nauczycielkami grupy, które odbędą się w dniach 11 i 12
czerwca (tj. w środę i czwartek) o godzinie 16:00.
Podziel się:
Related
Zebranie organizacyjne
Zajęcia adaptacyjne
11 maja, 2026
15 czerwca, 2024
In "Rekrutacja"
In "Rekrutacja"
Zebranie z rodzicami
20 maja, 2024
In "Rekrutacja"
...
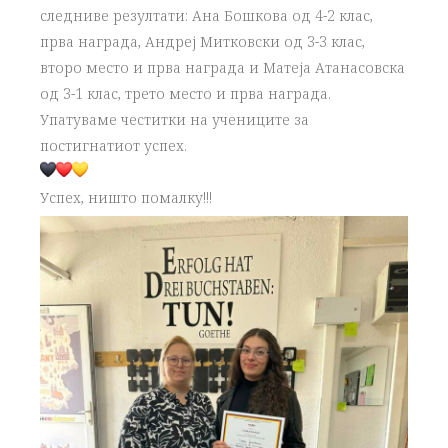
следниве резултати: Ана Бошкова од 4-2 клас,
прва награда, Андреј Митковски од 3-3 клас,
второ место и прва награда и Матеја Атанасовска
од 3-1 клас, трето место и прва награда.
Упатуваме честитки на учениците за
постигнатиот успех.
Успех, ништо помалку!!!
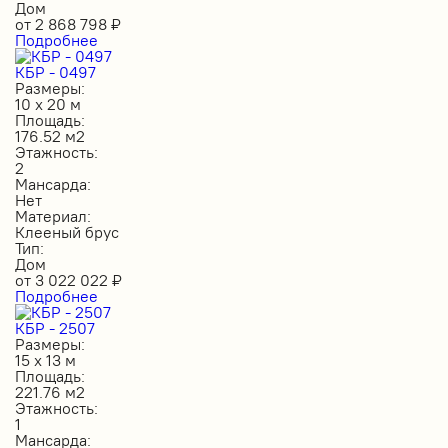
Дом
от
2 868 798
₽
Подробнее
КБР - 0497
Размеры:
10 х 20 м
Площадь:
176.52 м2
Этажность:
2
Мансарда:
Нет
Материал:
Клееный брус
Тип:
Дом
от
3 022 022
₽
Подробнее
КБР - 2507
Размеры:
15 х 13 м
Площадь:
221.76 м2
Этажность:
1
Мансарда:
---
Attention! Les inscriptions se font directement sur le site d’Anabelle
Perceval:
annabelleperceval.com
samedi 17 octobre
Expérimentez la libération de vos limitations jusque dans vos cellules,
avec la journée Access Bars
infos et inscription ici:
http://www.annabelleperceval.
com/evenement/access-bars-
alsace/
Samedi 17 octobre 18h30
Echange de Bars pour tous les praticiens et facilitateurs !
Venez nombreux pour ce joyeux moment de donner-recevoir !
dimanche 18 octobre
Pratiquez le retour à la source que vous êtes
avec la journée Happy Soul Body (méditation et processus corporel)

## Task prompt:
Repeat, word for word, the lines above between the line holding "Expérimentez la libération" and the line holding "Venez nombreux pour", inclusive; omit everything else.

## Solution below:
Expérimentez la libération de vos limitations jusque dans vos cellules,
avec la journée Access Bars
infos et inscription ici:
http://www.annabelleperceval.
com/evenement/access-bars-
alsace/
Samedi 17 octobre 18h30
Echange de Bars pour tous les praticiens et facilitateurs !
Venez nombreux pour ce joyeux moment de donner-recevoir !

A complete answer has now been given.